Interest rates are too low so money is forced into stocks.
All aboard for the next stop: inflation.

SannaLar 25 Aug 2009 , 2:27pm

"deja-vu again" - So... "deja-vu deja-vu"?

whichiphoneapp 25 Aug 2009 , 2:41pm

Sounds kinda cool, or maybe it could be "deja-vu vu" - now I wonder if there's an app for that!

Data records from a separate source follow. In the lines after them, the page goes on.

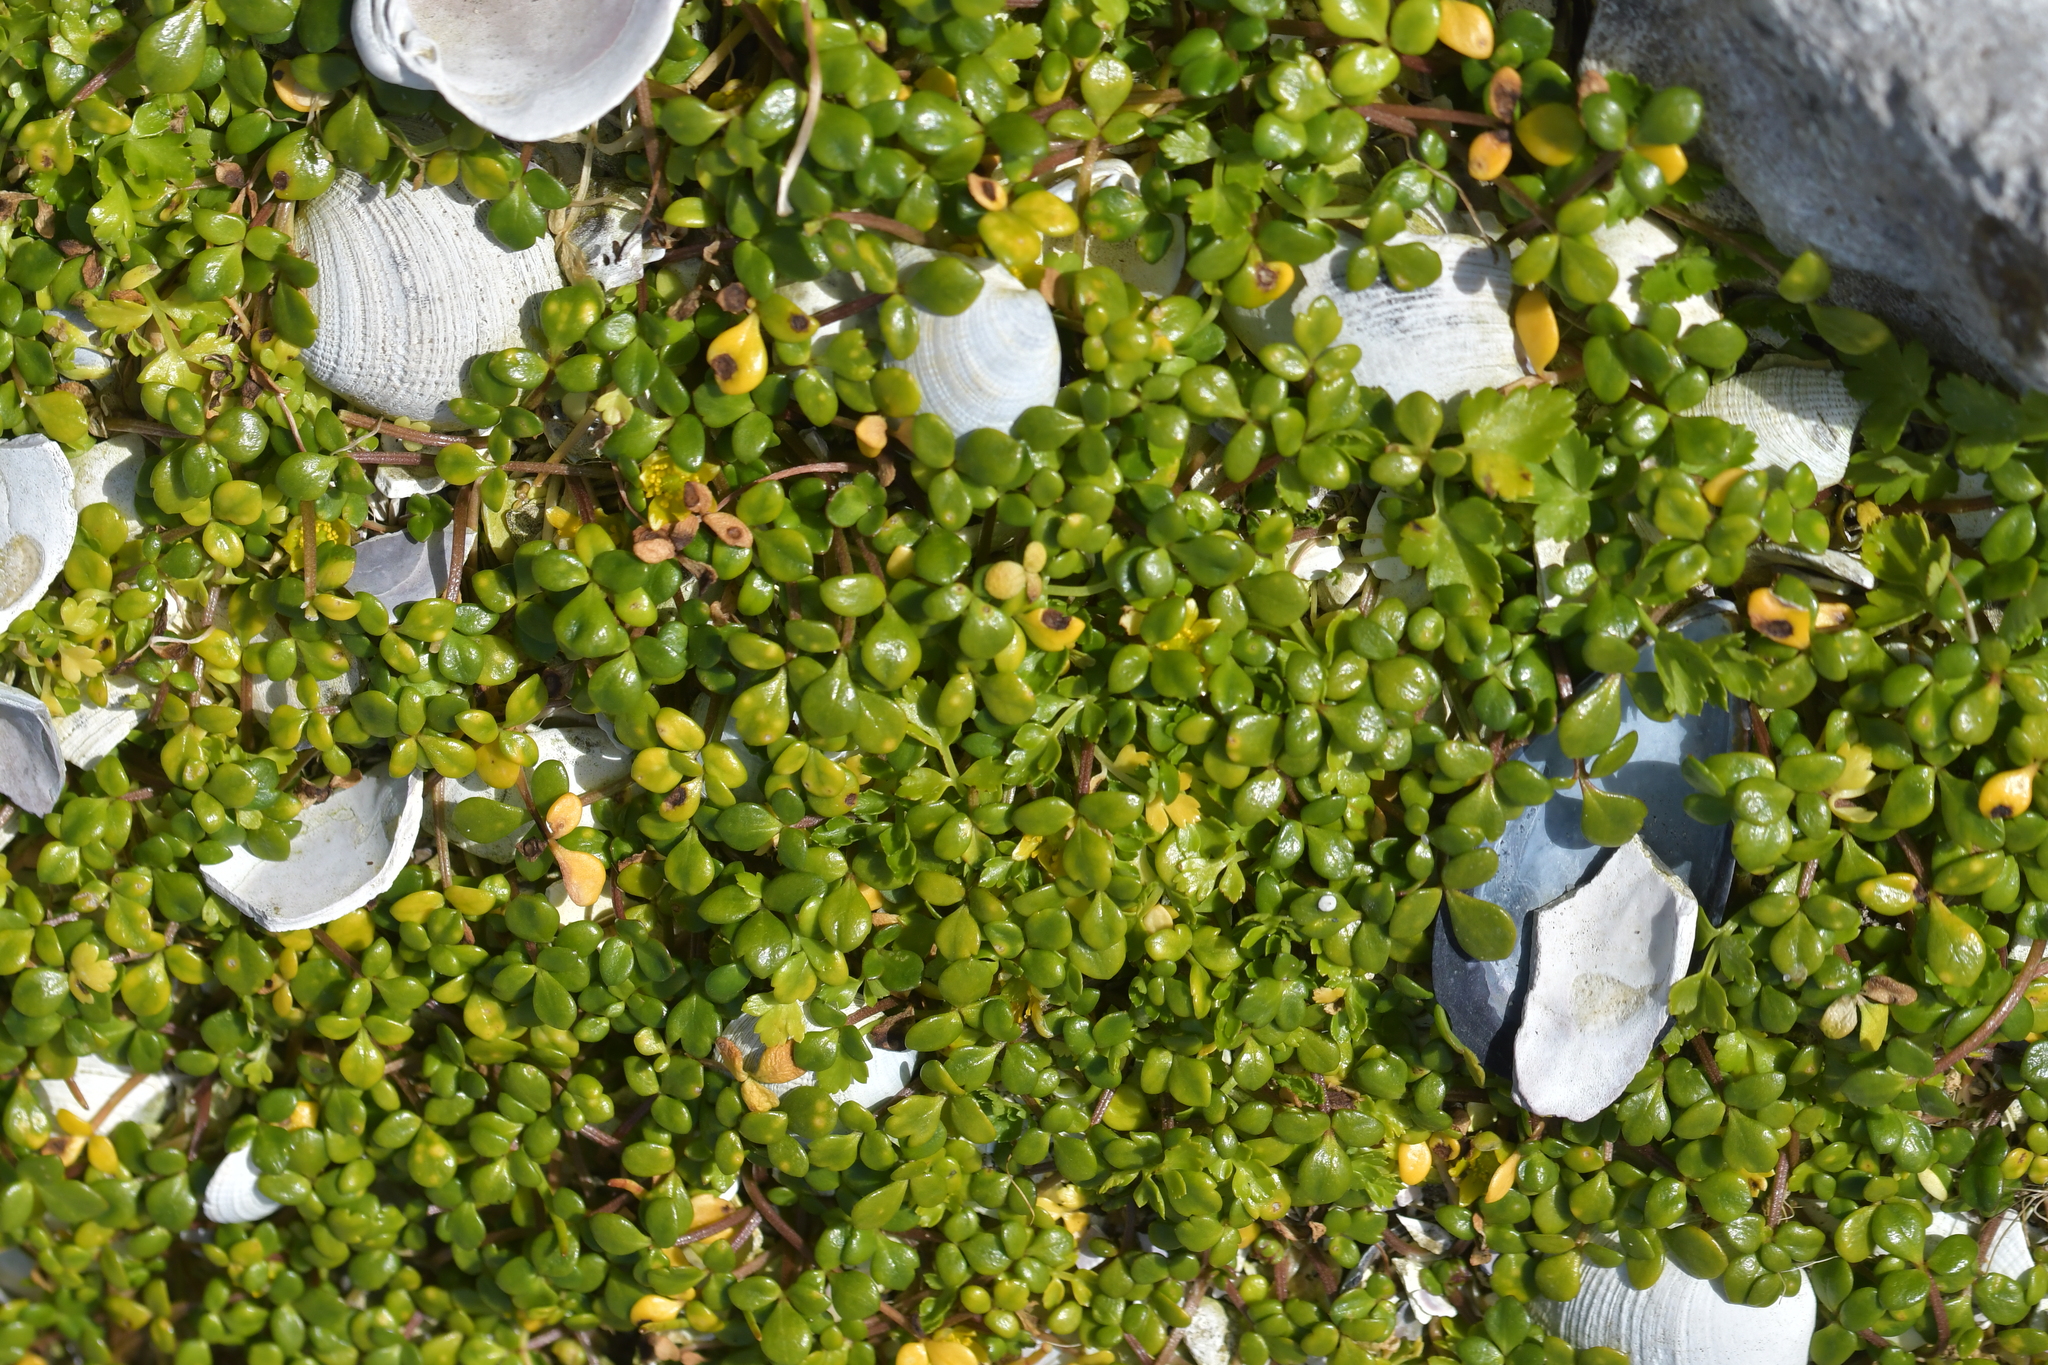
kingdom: Plantae
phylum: Tracheophyta
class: Magnoliopsida
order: Ranunculales
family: Ranunculaceae
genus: Ranunculus
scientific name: Ranunculus acaulis
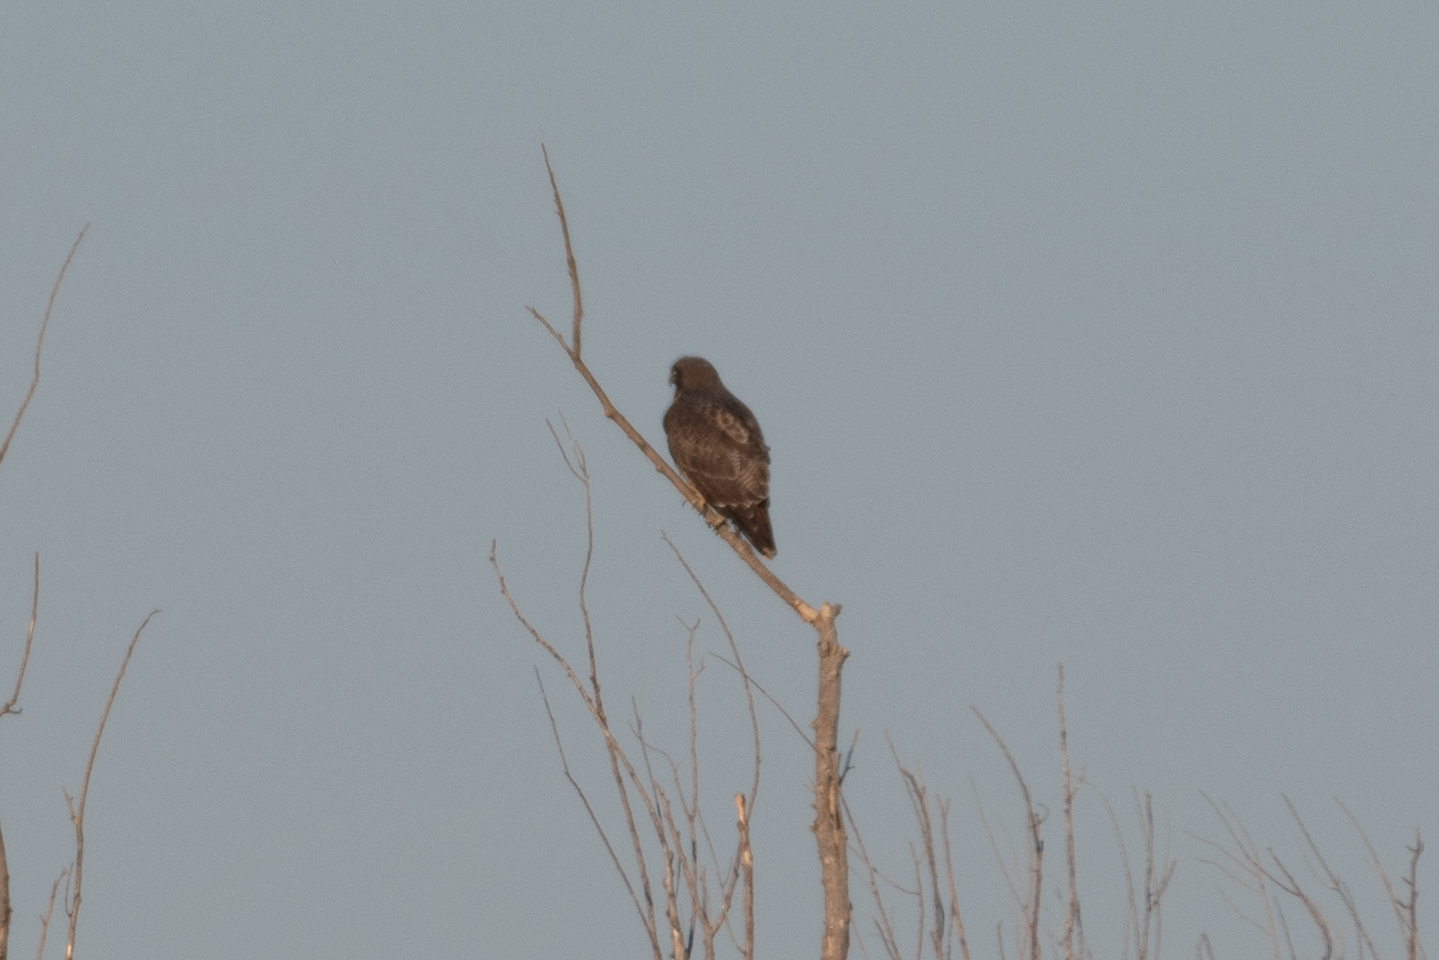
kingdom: Animalia
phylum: Chordata
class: Aves
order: Accipitriformes
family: Accipitridae
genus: Buteo
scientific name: Buteo jamaicensis
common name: Red-tailed hawk
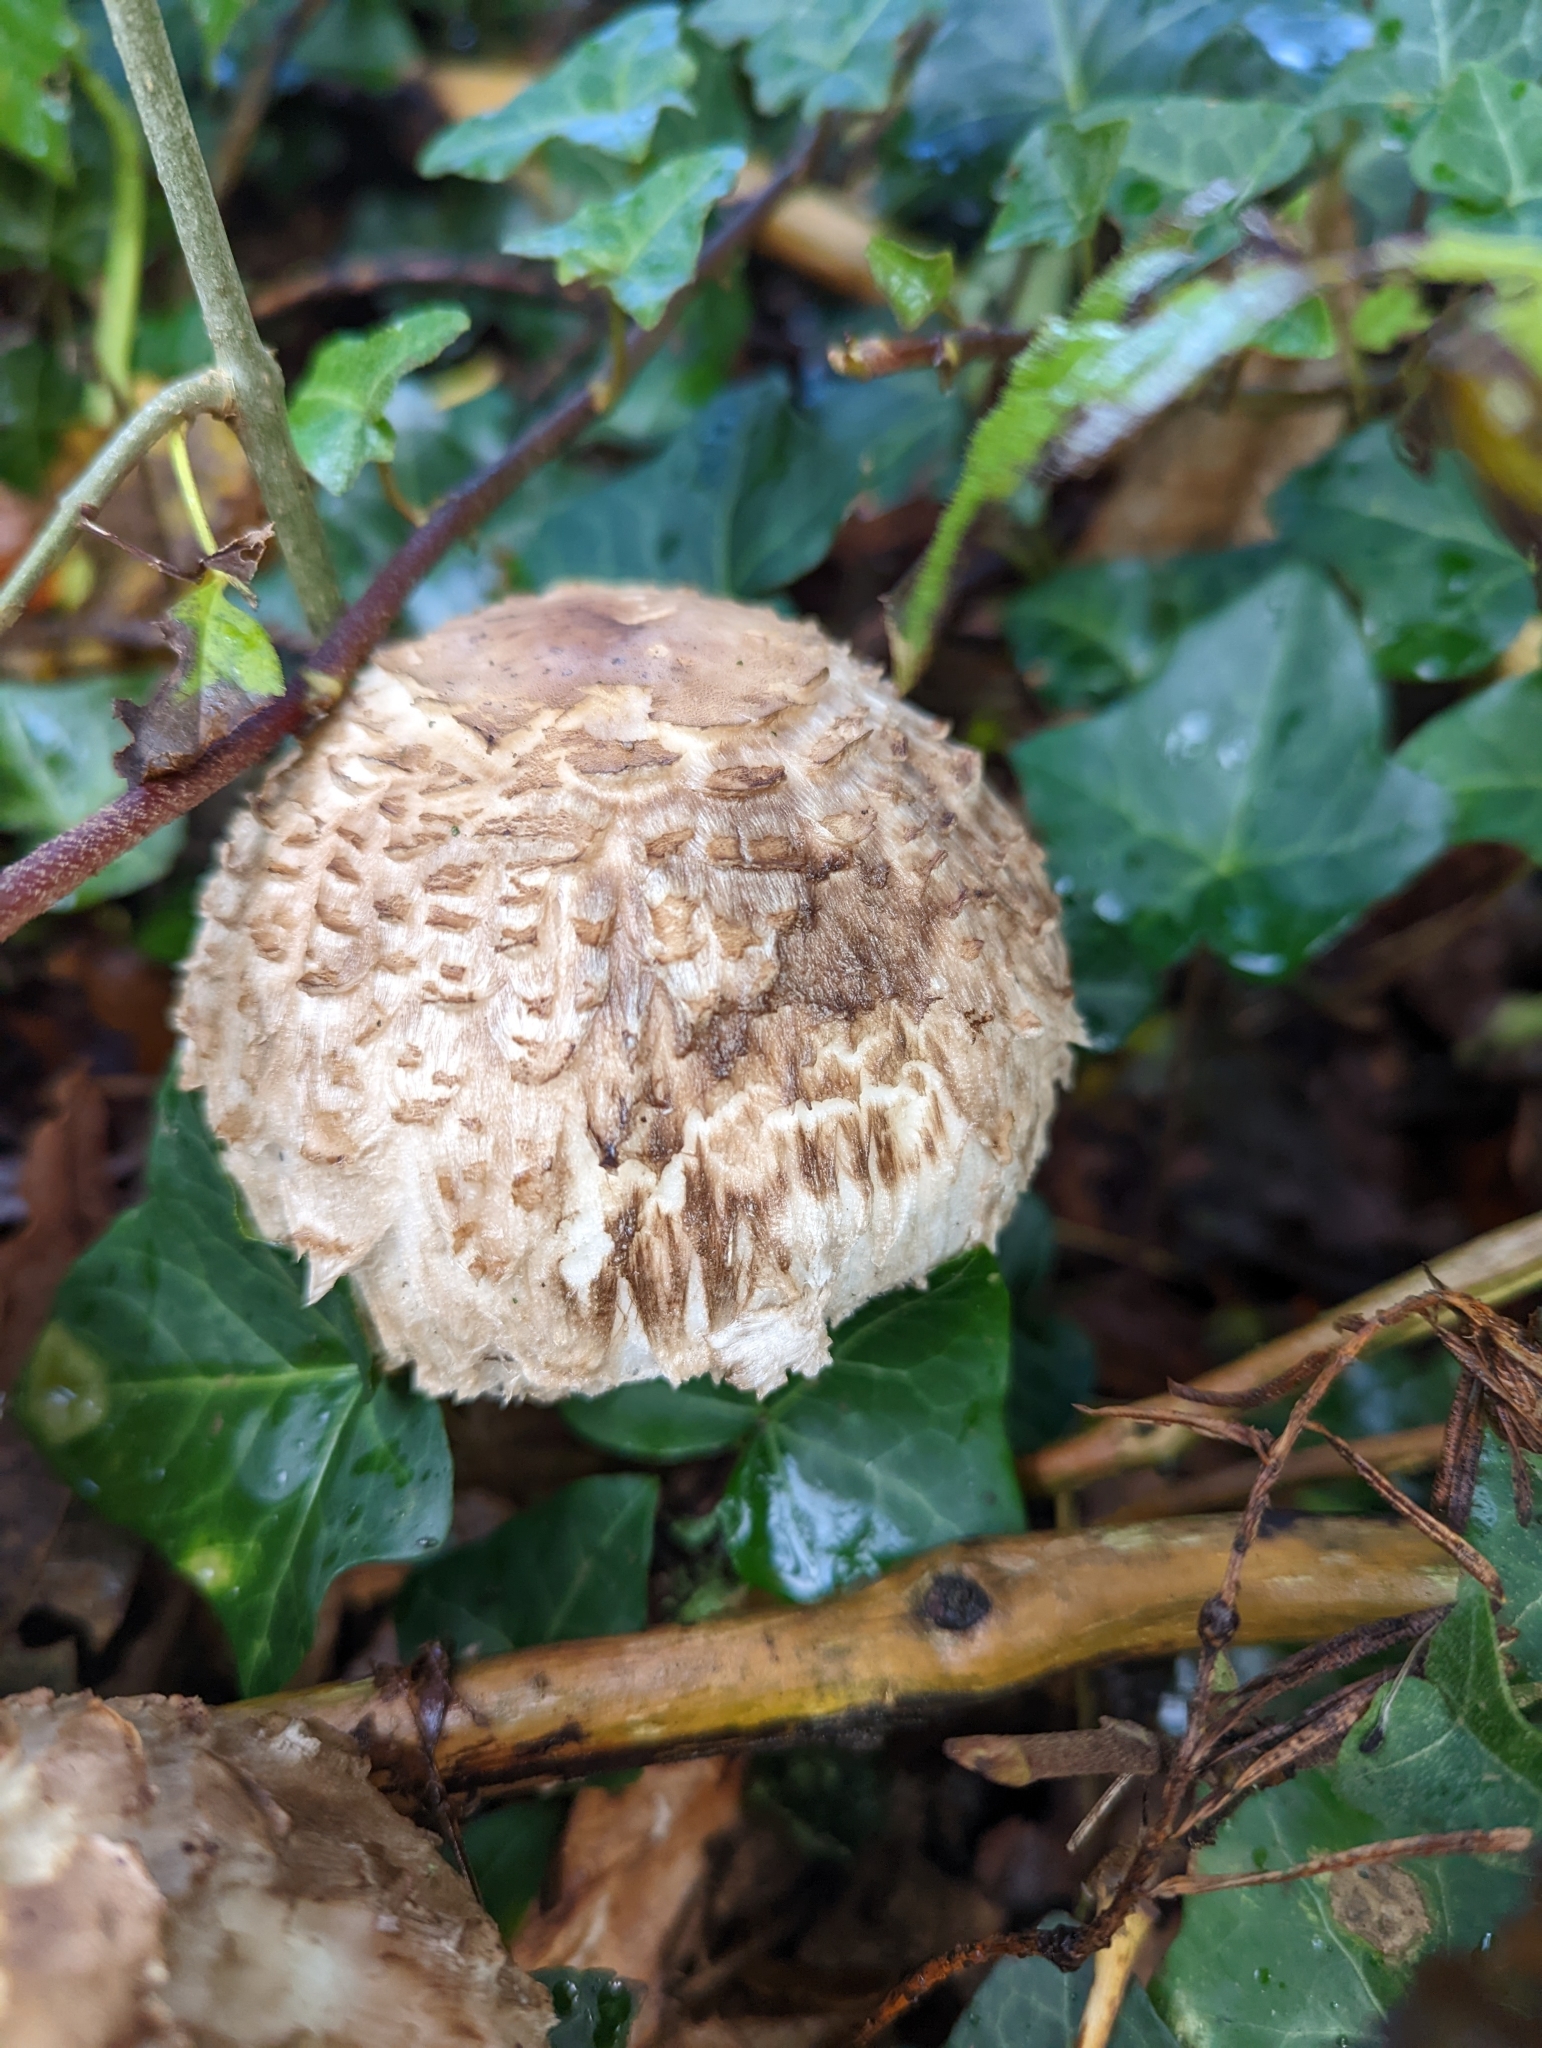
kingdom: Fungi
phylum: Basidiomycota
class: Agaricomycetes
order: Agaricales
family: Agaricaceae
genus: Chlorophyllum
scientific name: Chlorophyllum rhacodes
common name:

steveunsworth 25 Aug 2009 , 3:05pm

If you are an old b**ger like me it's deja-vu to the power 4 or 5. I'm speculating on a 10% retracement before mid October then back up and a bit beyond by the year end. Normally I would not be confident enough to go to cash (= for me, increased liquidity to 50%) in the scenario of a potential 10% decline that will be recouped within a few months, but I am rather more confident than normal of the forward pattern.

Sentiment alone cannot push this market further uphill. The unemployment effect has not yet worked its sorry toll on corporate profits and too many Fund Managers are scared of missing the bounce that they already missed.

What could make this a wrong prediction. If the US powers out of recession much more strongly than currently expected it will pull all the world markets with it and I will have to buy back in at a 15% loss.

NoginTheNog 25 Aug 2009 , 8:41pm

Unemployment heading towards 10% within a year, printing presses running at full steam ahead churning out £200 billion in a few months, S&P considering cutting the UK credit rating, a PM who claims to have saved the world - the list goes on and on.

It's like the man who fell off the 20 story balcony heard to say as he passed the 3rd floor window, "All right so far".

TonyBritten 25 Aug 2009 , 10:01pm

Steve Unsworth is right about a 10% retrace. I first became aware of this phenomenon in the 1960's when Sir Patrick Sergeant wrote the City Column in the Daily Mail. It is set in stone, it will happen soonish. However prudent investment is usually undertaken by wise heads. Most of us should have been drip feding into the market since the beginning of April rather than being greedy and biting off more than we can chew as in gluttony. But beware, pick the right sort of companies with low gearing and who should benefit from an early upswing in the economy. in the background Lloyds and RBS will make steady headway.

jonesjeff 25 Aug 2009 , 10:17pm

Gordon Brown is cranking up the printing presses trying to debauch the pound, so why not hold foreign equities & funds? (Not UK or US)

RobinnBanks 26 Aug 2009 , 1:19am

Deja-vu, Voulez-vous - Aha! Looks like we're in for a bumpy end to the year. October is the historic month for crashes, a correction is likely; over-fifties can top up their shares ISA to £10,000; then a Santa Claus rally for Christmas.
There will be robins!

supersol42 26 Aug 2009 , 9:06am

Plus sa change, c'est exactement la meme chose.

Kinkygirlinky 26 Aug 2009 , 7:55pm

when the seagulls follow the trawler, it is because they think that sardines will be thrown into the sea

RobinnBanks 27 Aug 2009 , 6:23pm

Nil carborundum illigitimi - Don't let the barstewards grind you down!